Как оказалось, меня не помнили, поэтому я снова заполнил все бумаги и прошел все тесты. Сидя на жестком стуле, засунув руки в карманы, я услышал, как один сержант говорит другому: «Ты только посмотри на это». Я догадался, что он говорит обо мне, и сразу предположил, что меня собираются выгнать.

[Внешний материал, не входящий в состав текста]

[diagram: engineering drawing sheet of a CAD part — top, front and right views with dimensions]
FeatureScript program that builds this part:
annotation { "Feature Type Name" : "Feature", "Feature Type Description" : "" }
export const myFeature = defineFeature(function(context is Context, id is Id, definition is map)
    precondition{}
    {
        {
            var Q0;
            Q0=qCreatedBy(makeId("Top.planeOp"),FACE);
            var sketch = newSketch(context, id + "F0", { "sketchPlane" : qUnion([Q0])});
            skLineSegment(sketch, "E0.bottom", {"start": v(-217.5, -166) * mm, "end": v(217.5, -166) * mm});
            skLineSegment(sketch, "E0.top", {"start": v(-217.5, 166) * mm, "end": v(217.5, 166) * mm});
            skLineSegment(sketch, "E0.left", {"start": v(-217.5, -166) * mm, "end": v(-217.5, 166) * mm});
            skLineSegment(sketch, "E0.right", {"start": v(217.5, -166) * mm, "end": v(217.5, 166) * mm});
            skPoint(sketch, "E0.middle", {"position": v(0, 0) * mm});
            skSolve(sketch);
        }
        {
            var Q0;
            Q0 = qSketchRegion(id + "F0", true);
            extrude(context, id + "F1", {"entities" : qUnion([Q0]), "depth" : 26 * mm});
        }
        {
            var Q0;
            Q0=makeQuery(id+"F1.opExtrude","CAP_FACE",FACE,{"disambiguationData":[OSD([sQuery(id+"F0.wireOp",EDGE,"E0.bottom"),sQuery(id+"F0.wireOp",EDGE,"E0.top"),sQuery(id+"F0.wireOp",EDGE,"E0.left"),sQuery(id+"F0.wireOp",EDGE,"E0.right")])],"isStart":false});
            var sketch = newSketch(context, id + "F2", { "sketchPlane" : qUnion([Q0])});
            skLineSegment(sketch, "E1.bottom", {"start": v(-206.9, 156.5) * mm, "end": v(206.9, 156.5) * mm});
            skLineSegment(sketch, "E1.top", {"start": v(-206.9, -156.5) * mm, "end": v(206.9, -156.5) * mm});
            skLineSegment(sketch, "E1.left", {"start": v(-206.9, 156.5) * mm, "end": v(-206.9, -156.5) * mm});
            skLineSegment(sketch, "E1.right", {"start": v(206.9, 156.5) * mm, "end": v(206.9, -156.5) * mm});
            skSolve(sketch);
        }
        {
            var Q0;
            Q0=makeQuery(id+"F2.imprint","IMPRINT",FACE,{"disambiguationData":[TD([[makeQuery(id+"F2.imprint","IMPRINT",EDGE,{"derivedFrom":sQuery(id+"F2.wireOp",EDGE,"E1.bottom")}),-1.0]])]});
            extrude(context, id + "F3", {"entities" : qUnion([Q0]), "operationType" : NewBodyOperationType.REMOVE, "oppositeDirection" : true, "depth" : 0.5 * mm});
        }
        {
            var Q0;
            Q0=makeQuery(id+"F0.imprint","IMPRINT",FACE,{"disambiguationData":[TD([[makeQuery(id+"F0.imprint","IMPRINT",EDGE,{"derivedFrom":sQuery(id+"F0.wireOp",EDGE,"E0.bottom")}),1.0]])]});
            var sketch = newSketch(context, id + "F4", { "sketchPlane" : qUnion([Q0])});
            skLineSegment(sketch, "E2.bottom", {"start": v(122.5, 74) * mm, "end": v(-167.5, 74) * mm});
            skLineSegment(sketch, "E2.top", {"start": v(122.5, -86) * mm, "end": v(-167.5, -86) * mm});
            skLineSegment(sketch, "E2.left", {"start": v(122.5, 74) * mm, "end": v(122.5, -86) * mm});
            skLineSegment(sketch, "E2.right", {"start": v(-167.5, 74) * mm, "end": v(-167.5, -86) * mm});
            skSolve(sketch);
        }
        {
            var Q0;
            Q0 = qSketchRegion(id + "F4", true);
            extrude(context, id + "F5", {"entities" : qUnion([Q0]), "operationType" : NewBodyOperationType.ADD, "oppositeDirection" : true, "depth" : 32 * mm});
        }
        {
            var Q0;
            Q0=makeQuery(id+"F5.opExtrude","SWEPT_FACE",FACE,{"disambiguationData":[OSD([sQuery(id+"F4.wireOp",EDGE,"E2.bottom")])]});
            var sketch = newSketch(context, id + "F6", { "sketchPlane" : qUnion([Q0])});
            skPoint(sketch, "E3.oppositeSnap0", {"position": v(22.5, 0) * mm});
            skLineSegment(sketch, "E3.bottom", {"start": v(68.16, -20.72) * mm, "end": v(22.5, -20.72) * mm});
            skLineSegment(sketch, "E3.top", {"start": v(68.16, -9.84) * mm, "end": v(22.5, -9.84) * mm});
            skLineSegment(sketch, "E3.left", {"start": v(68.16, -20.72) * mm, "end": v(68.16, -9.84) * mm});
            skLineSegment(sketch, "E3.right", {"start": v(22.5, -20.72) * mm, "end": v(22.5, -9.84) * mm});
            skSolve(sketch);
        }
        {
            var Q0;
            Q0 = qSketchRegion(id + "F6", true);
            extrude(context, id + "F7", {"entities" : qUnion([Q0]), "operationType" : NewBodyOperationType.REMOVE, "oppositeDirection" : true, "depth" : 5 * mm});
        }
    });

Но их интересовали мои тесты. Оказалось, что я был единственным потенциальным новобранцем, с которым они когда-либо сталкивались, который правильно ответил на все вопросы. Они посмотрели на меня с видом: «Что ты тут забыл?», — но, очевидно, очень хотели, чтобы я подписал контракт. Они рассказали мне, какая замечательная жизнь в армии, а потом попытались уговорить меня поступить в одну из армейских технических служб. «С такими результатами ты мог бы стать техником, может быть, поступить в Королевский корпус связи», — сказал один из них. Для меня, однако, это был Парашютный полк или ничего. Так что я сидел там, периодически повторяя: «Нет, я хочу к парашютистам».

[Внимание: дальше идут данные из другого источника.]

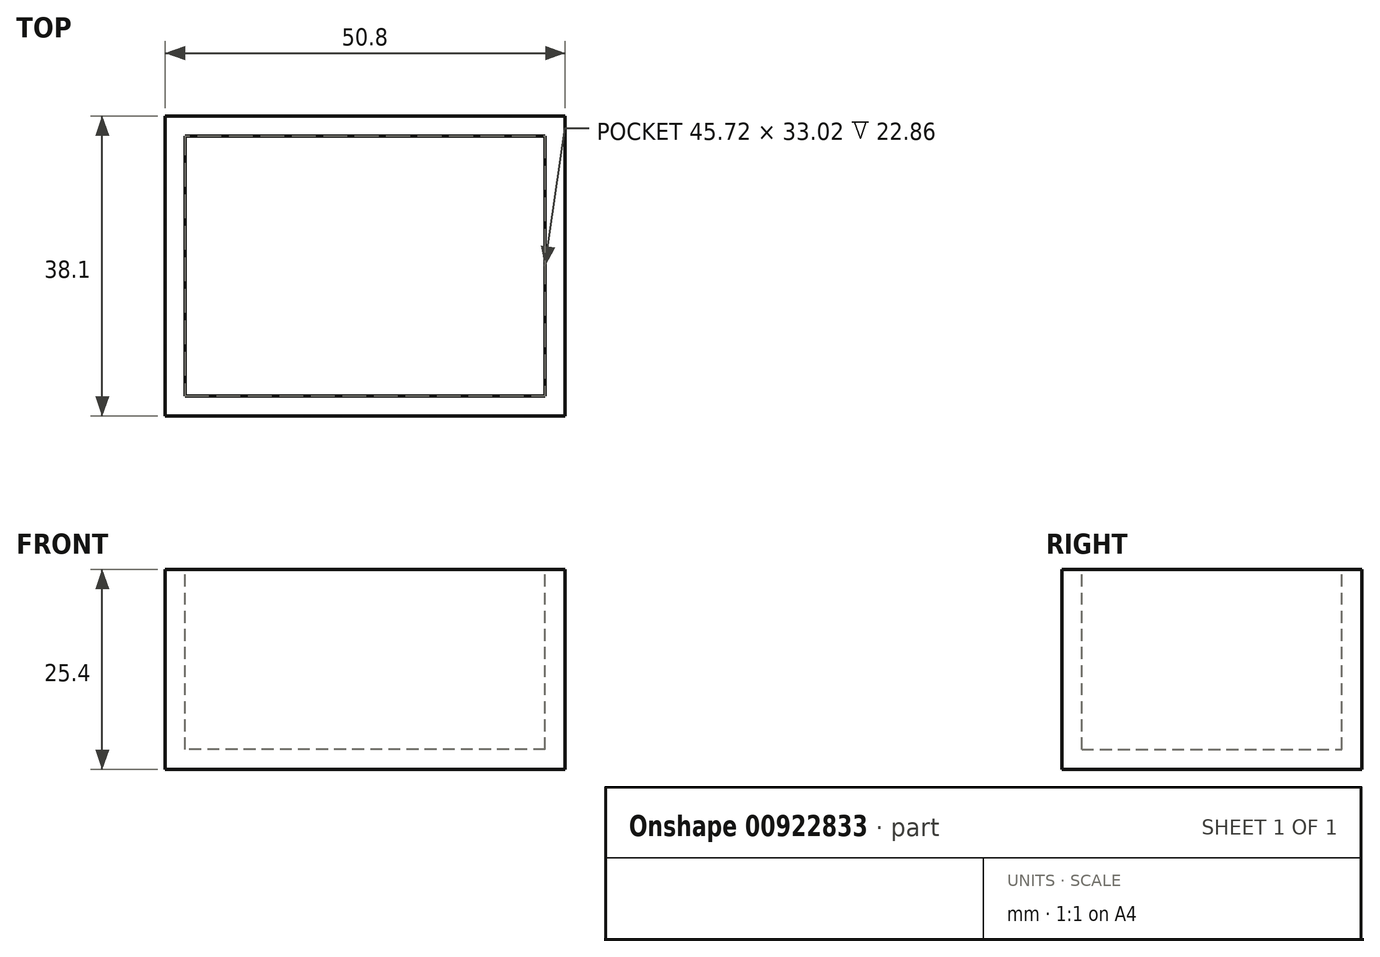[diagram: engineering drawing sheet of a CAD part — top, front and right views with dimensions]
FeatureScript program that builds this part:
annotation { "Feature Type Name" : "Feature", "Feature Type Description" : "" }
export const myFeature = defineFeature(function(context is Context, id is Id, definition is map)
    precondition{}
    {
        {
            var Q0;
            Q0=qCreatedBy(makeId("Top.planeOp"),FACE);
            var sketch = newSketch(context, id + "F0", { "sketchPlane" : qUnion([Q0])});
            skLineSegment(sketch, "E0.bottom", {"start": v(-63.85, 50.3) * mm, "end": v(-13.05, 50.3) * mm});
            skLineSegment(sketch, "E0.top", {"start": v(-63.85, 12.2) * mm, "end": v(-13.05, 12.2) * mm});
            skLineSegment(sketch, "E0.left", {"start": v(-63.85, 50.3) * mm, "end": v(-63.85, 12.2) * mm});
            skLineSegment(sketch, "E0.right", {"start": v(-13.05, 50.3) * mm, "end": v(-13.05, 12.2) * mm});
            skSolve(sketch);
        }
        {
            var Q0;
            Q0=makeQuery(id+"F0.imprint","IMPRINT",FACE,{"disambiguationData":[TD([[makeQuery(id+"F0.imprint","IMPRINT",EDGE,{"derivedFrom":sQuery(id+"F0.wireOp",EDGE,"E0.bottom")}),-1.0]])]});
            extrude(context, id + "F1", {"entities" : qUnion([Q0]), "depth" : 25.4 * mm, "offsetDistance" : 25.4 * mm});
        }
        {
            var Q0;
            Q0=makeQuery(id+"F1.opExtrude","CAP_FACE",FACE,{"disambiguationData":[OSD([sQuery(id+"F0.wireOp",EDGE,"E0.bottom"),sQuery(id+"F0.wireOp",EDGE,"E0.top"),sQuery(id+"F0.wireOp",EDGE,"E0.left"),sQuery(id+"F0.wireOp",EDGE,"E0.right")])],"isStart":false});
            var sketch = newSketch(context, id + "F2", { "sketchPlane" : qUnion([Q0])});
            skPoint(sketch, "E1", {"position": v(-38.45, 31.25) * mm});
            skPoint(sketch, "E1.positionSnap0", {"position": v(-63.85, 31.25) * mm});
            skPoint(sketch, "E1.positionSnap1", {"position": v(-38.45, 50.3) * mm});
            skLineSegment(sketch, "E2.bottom", {"start": v(-15.59, 14.74) * mm, "end": v(-61.3, 14.74) * mm});
            skLineSegment(sketch, "E2.top", {"start": v(-15.59, 47.76) * mm, "end": v(-61.3, 47.76) * mm});
            skLineSegment(sketch, "E2.left", {"start": v(-15.59, 14.74) * mm, "end": v(-15.59, 47.76) * mm});
            skLineSegment(sketch, "E2.right", {"start": v(-61.3, 14.74) * mm, "end": v(-61.3, 47.76) * mm});
            skSolve(sketch);
        }
        {
            var Q0;
            Q0=makeQuery(id+"F2.imprint","IMPRINT",FACE,{"disambiguationData":[TD([[makeQuery(id+"F2.imprint","IMPRINT",EDGE,{"derivedFrom":sQuery(id+"F2.wireOp",EDGE,"E2.bottom")}),-1.0]])]});
            extrude(context, id + "F3", {"entities" : qUnion([Q0]), "operationType" : NewBodyOperationType.REMOVE, "oppositeDirection" : true, "depth" : 22.86 * mm, "offsetDistance" : 25.4 * mm});
        }
    });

Я стремился к вершине, и знал это. Мне не хотелось тратить свое время в каких-то малоэффектных, технических, в основном небоевых службах вроде инженеров, связистов или РВС[23]. В конце концов, сержанты перестали спорить, потому что к тому времени поняли, что если я не попаду в «Пара», то просто выйду за дверь. Хотя я сам не имел ни малейшего представления, что бы я тогда сделал…
Меня отправили на медосмотр, и, должно быть, я прошел его, потому что в ноябре 1969 года получил уведомление о том, что на следующей неделе ухожу в армию. Но я был полон решимости провести Рождество со своими товарищами и поэтому попросил их отложить дату моего отправления на службу. В вербовочном пункте согласились, и мне было приказано явиться 5-го января 1970 года. В то утро понедельника я занял у парней с биржи труда, с которыми жил в одном доме, два шиллинга (10 пенсов), и со своим барахлом, засунутым в полиэтиленовый пакет из супермаркета, отправился на вербовочный пункт. На этот раз я оставил свой русский адмиральский костюм дома и был одет в спортивную куртку и серые брюки, так что выглядел немного более респектабельно или, по крайней мере, привычнее.
Меня отвели наверх в комнату, где немолодой офицер, похожий на реликвию времен Второй мировой войны, усадил меня и прочитал лекцию о том, как скучно мне будет в Парашютном полку, вот эта вся беготня, перекатывания вперед и назад и тому подобное. Поскольку стало быстро понятно, что он понятия не имеет, о чем говорит, разговор немного затих. В конце концов, он перестал разговаривать о парашютистах и принял мою присягу на Библии. После этой короткой церемонии он выдал мне на расходы дневное жалованье — около 23 шиллингов (1,15 фунта стерлингов), что в те дни было для меня огромным состоянием, — и армейский чиновник выдал мне командировочное предписание на поездку по железной дороге в Олдершот. Денег дали даже на завтрак в вагоне-ресторане первого класса в поезде.
Около четырех часов дня я прибыл в Олдершот, большой гарнизон, который традиционно является родным домом для Британской армии. У железнодорожного вокзала я спросил кого-то, как добраться до казарм Браунинг, — расположения Парашютного полка, — и он указал на двухэтажный автобус. Я поднялся на борт, и автобус, в конце концов, тронулся, только чтобы попетлять по городу. Солдаты, казалось, были повсюду — маршировали, бегали с рюкзаками за спиной, рысью в спортивных костюмах, высовывались из кузова крытых брезентовым верхом грузовиков, выкрашенных в тусклый оливково-зеленый цвет, тренировались на казарменных площадках, топтались взад-вперед в карауле. Никогда в жизни не видел столько солдат.